INPUT RECORDS:
- Opening Delimiter -
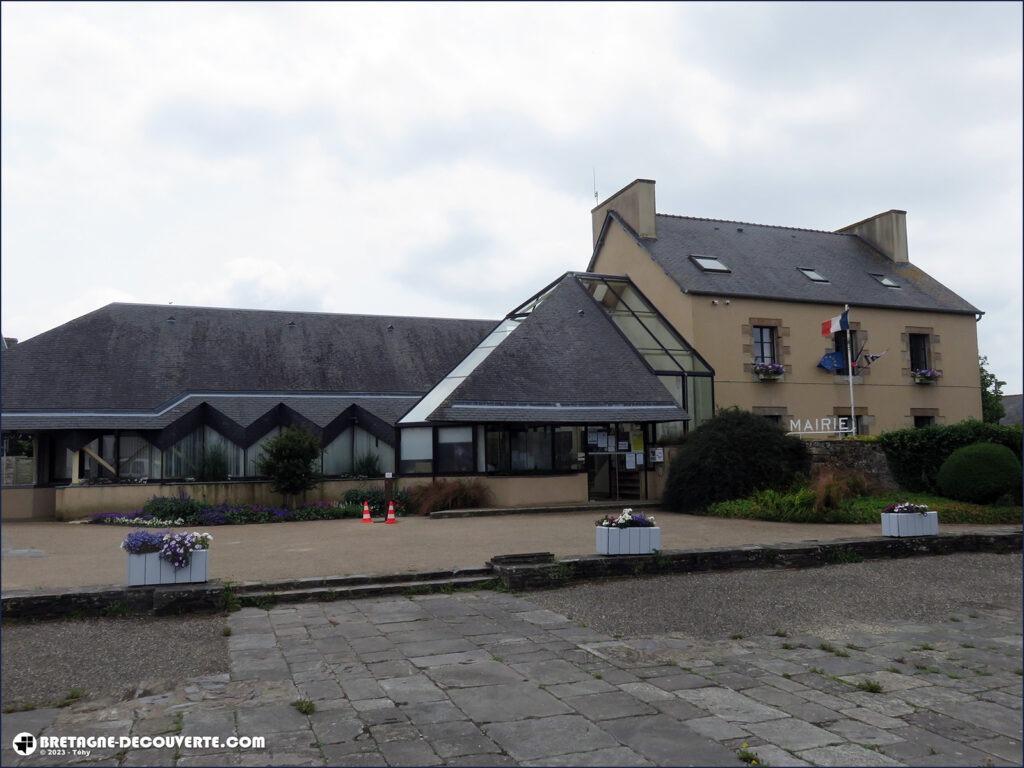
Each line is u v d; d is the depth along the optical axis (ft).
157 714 17.12
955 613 27.17
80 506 60.75
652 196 80.94
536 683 19.21
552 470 61.31
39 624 25.86
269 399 74.13
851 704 17.70
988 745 15.33
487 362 60.54
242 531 50.78
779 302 75.66
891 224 91.25
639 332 71.87
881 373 79.61
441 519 54.29
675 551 34.68
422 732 15.97
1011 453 52.29
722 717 16.81
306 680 19.52
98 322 79.56
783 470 56.34
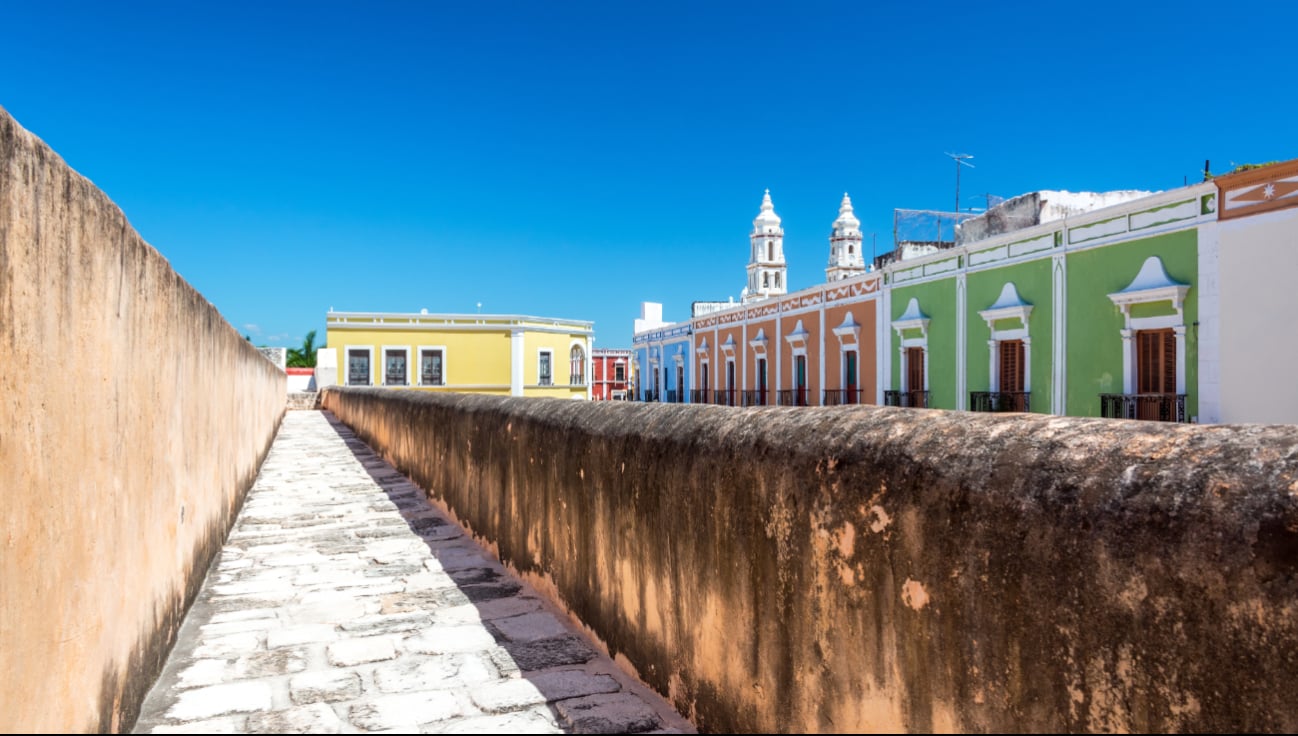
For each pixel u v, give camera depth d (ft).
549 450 16.88
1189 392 47.85
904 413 8.13
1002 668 5.95
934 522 6.64
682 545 11.07
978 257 65.98
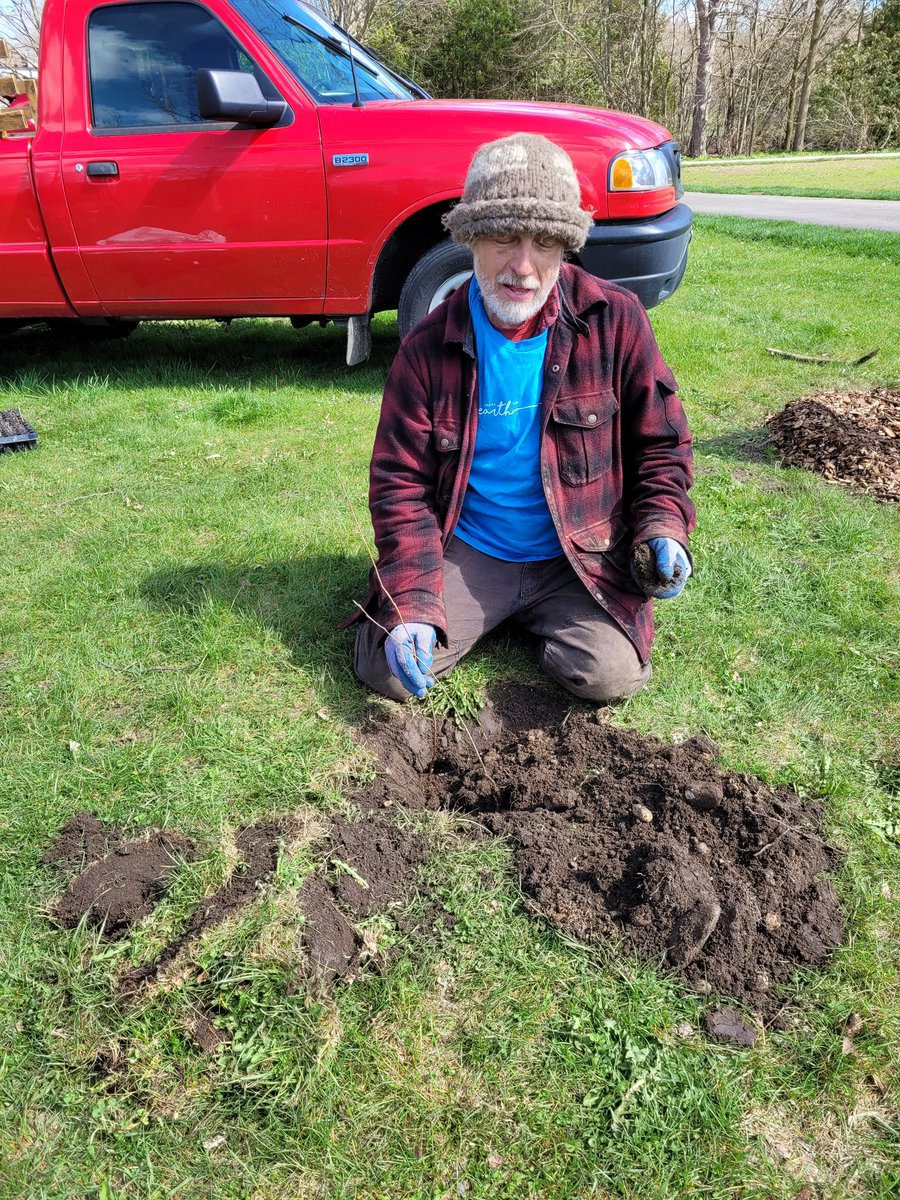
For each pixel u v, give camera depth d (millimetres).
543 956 1852
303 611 2996
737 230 12234
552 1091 1629
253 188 4875
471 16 31031
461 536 2656
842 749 2410
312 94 4852
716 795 2133
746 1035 1708
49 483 4102
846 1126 1579
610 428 2395
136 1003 1741
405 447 2441
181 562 3342
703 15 35719
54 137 5016
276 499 3854
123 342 6840
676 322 6742
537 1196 1489
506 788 2318
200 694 2617
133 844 2107
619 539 2518
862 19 41094
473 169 2023
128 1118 1595
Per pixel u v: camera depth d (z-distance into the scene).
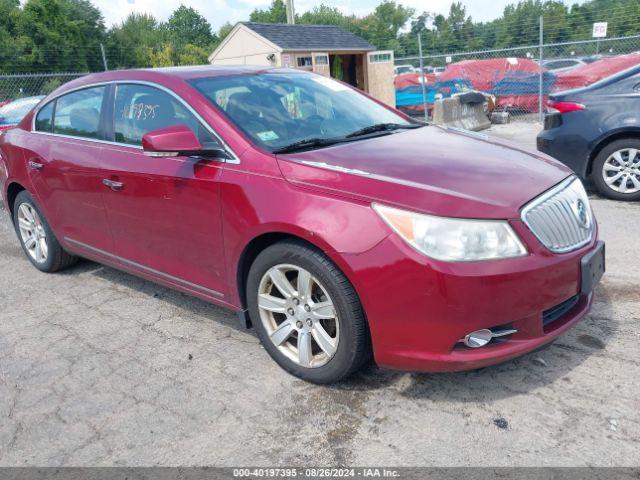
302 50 16.09
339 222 2.61
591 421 2.58
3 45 36.44
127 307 4.16
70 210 4.24
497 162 3.04
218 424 2.75
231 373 3.18
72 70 39.75
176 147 3.01
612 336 3.29
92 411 2.91
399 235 2.50
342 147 3.20
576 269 2.71
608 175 6.13
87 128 4.07
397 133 3.64
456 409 2.74
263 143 3.15
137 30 60.72
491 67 15.88
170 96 3.51
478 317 2.46
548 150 6.44
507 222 2.51
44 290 4.59
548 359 3.10
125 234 3.82
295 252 2.79
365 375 3.07
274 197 2.84
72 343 3.66
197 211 3.22
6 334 3.83
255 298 3.09
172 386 3.09
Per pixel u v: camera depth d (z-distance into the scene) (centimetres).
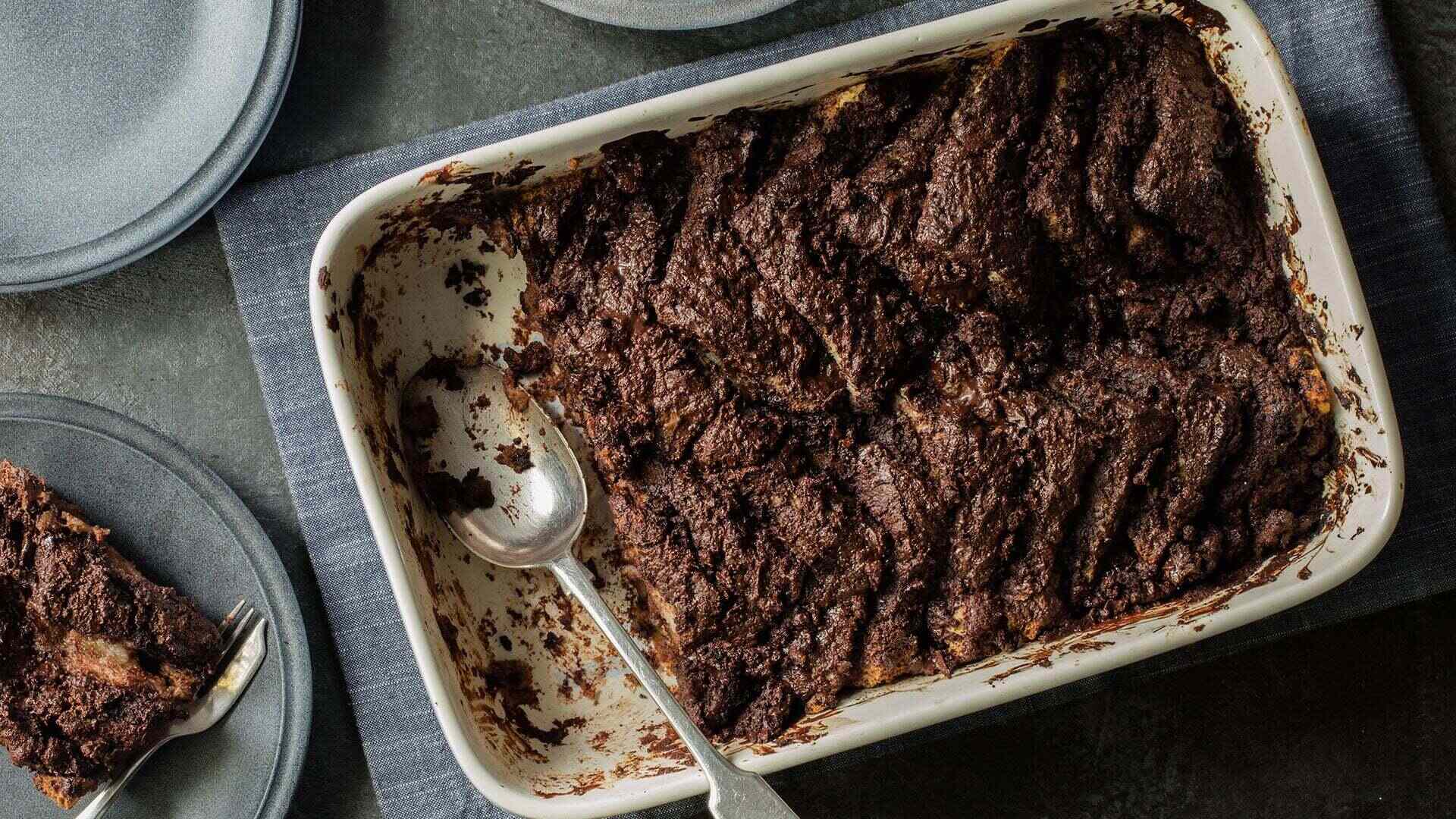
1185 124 74
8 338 82
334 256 73
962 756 82
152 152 80
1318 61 82
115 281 82
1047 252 74
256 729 80
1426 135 83
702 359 75
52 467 80
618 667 79
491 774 73
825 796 82
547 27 82
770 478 74
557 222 76
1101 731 82
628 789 73
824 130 74
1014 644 74
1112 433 73
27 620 78
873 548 74
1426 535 81
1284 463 74
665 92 81
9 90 80
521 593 79
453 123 82
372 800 81
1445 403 82
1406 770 82
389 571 73
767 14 80
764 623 75
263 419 82
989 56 74
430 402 78
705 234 75
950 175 73
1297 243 74
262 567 79
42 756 77
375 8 82
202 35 80
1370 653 83
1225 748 82
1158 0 73
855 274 74
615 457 75
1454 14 83
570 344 76
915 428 74
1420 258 82
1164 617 73
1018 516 74
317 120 82
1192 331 75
- Closing Delimiter -
Pictures omitted, give the entries again exactly.

Each line is u v d; d is the depth along the optical axis (ft).
157 714 17.12
955 613 27.17
80 506 60.75
652 196 80.94
536 683 19.21
552 470 61.31
39 624 25.86
269 399 74.13
851 704 17.70
988 745 15.33
487 362 60.54
242 531 50.78
779 302 75.66
891 224 91.25
639 332 71.87
881 373 79.61
441 519 54.29
675 551 34.68
422 732 15.97
1011 453 52.29
722 717 16.81
306 680 19.52
98 322 79.56
783 470 56.34
For each pixel u v, give camera depth d (ft).
549 450 16.88
1189 392 47.85
904 413 8.13
1002 668 5.95
934 522 6.64
682 545 11.07
978 257 65.98
For each pixel u v, give camera depth d (millimetres).
543 956 1852
303 611 2996
737 230 12234
552 1091 1629
253 188 4875
471 16 31031
461 536 2656
842 749 2410
312 94 4852
716 795 2133
746 1035 1708
49 483 4102
846 1126 1579
610 428 2395
136 1003 1741
405 447 2441
181 562 3342
703 15 35719
54 137 5016
276 499 3854
123 342 6840
676 322 6742
537 1196 1489
506 788 2318
200 694 2617
133 844 2107
619 539 2518
862 19 41094
473 169 2023
128 1118 1595
Per pixel u v: camera depth d (z-distance into the scene).
302 50 16.09
339 222 2.61
591 421 2.58
3 45 36.44
127 307 4.16
70 210 4.24
497 162 3.04
218 424 2.75
231 373 3.18
72 70 39.75
176 147 3.01
612 336 3.29
92 411 2.91
399 235 2.50
342 147 3.20
576 269 2.71
608 175 6.13
87 128 4.07
397 133 3.64
456 409 2.74
263 143 3.15
137 30 60.72
491 67 15.88
170 96 3.51
478 317 2.46
548 150 6.44
507 222 2.51
44 290 4.59
548 359 3.10
125 234 3.82
295 252 2.79
365 375 3.07
274 197 2.84
72 343 3.66
197 211 3.22
6 334 3.83
255 298 3.09
172 386 3.09
Per pixel u v: camera depth d (z-distance into the scene) (centimetres).
1185 124 74
8 338 82
334 256 73
962 756 82
152 152 80
1318 61 82
115 281 82
1047 252 74
256 729 80
1426 135 83
702 359 75
52 467 80
618 667 79
491 774 73
825 796 82
547 27 82
770 478 74
557 222 76
1101 731 82
628 789 73
824 130 74
1014 644 74
1112 433 73
27 620 78
873 548 74
1426 535 81
1284 463 74
665 92 81
9 90 80
521 593 79
453 123 82
372 800 81
1445 403 82
1406 770 82
389 571 73
767 14 80
764 623 75
263 419 82
989 56 74
430 402 78
705 234 75
950 175 73
1297 243 74
262 567 79
42 756 77
375 8 82
202 35 80
1370 653 83
1225 748 82
1158 0 73
855 274 74
615 457 75
1454 14 83
570 344 76
915 428 74
1420 258 82
1164 617 73
1018 516 74
317 120 82
1192 331 75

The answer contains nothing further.